My stock answer for that question is usually, "tough to say what's my most valuable, really. A lot of cards mean a lot and have value to me when no one else would want them."

In other words, I gave them a lawyer answer of "it depends."

Maybe you should offload some duplicates to your teacher's son?

Mark said...

I gave a bunch of my Pirates dupes to Kate's cousin's son when he was in town over Christmas. He's 14 or 15, and was amazed to see some Barry Bonds commons that were older than he was. When he spotted the couple of low grade 1960's cards I had in the box, he looked like the happiest person on earth.

With that said, I'm still pretty conservative when it comes to discussing cards in public. A few of my old roommates from college knew I collected, but it's just not something that comes up, nor something I bring up, very often.

Mike said...

Nice made that lad's day....but stop getting older for a while,OK?


Mark Hoyle said...

Cool story Nick. You should tell him about your blog.

shoeboxlegends said...

Great post, so nice to hear that at least a few younger kids from a new generation are still into collecting.

Big Tone said...

Great read as usual Nick ;)I would love to get more inner city kids collecting.Growing up,I remember most corner stores,gas stations and supermarkets had packs of Topps baseball cards,comic books and the ocassional action figure.You dont see that anymore.

GCA said...

"What are you going to do with all those cards?".
*sigh* "Keep adding to them until I don't want any more" is technically the answer, but I never say that.
The other one you hear other people say about you is that you're "playing with your cards". I hate that too. I'm not playing, I'm enjoying, perusing, researching, sorting or shipping out cards...

Fuji said...

Very cool. I can't remember the last time I saw a kid carrying around a binder of cards... but that's very, very, awesome!

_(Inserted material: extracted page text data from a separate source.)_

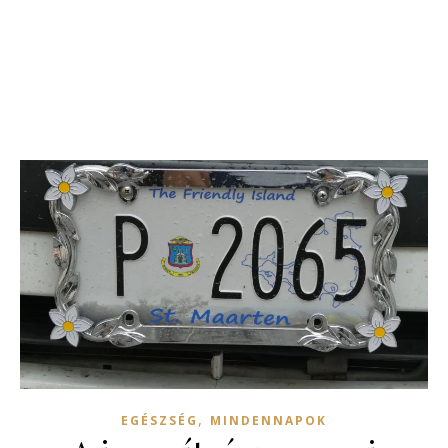
,
EGÉSZSÉG
MINDENNAPOK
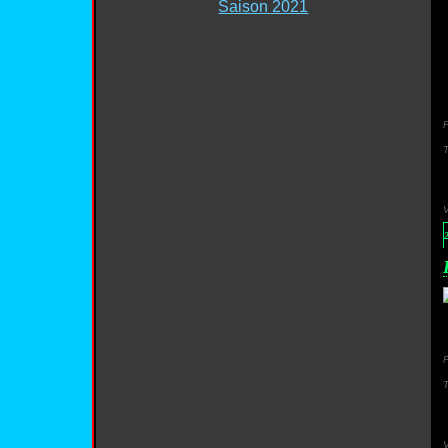
Saison 2021
P
2
P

Last week I passed out stacks of cards to my 5th graders. Tons of kids wanted them the first day. A few asked for them the next day. This week? So far nobody has asked :(

It'll be interesting to see if any of my students start collecting. Worst case scenario... at least they were exposed to the hobby for at least a brief moment.

Salgado said...

In one of my baseball card Facebook groups, a Wrigley Field usher asked for card donations so he can pass them out to kids at Cubs games. I gave him a bunch of my junk wax to keep the hobby alive. He said there a bunch of ushers who do this at Wrigley, so there's still hope for cardboard.

Zippy Zappy said...

Awesome post. And I will admit that it's hard to find people to talk about baseball cards with. Usually I just steer it towards baseball in general since that itself is a bit more inviting to others.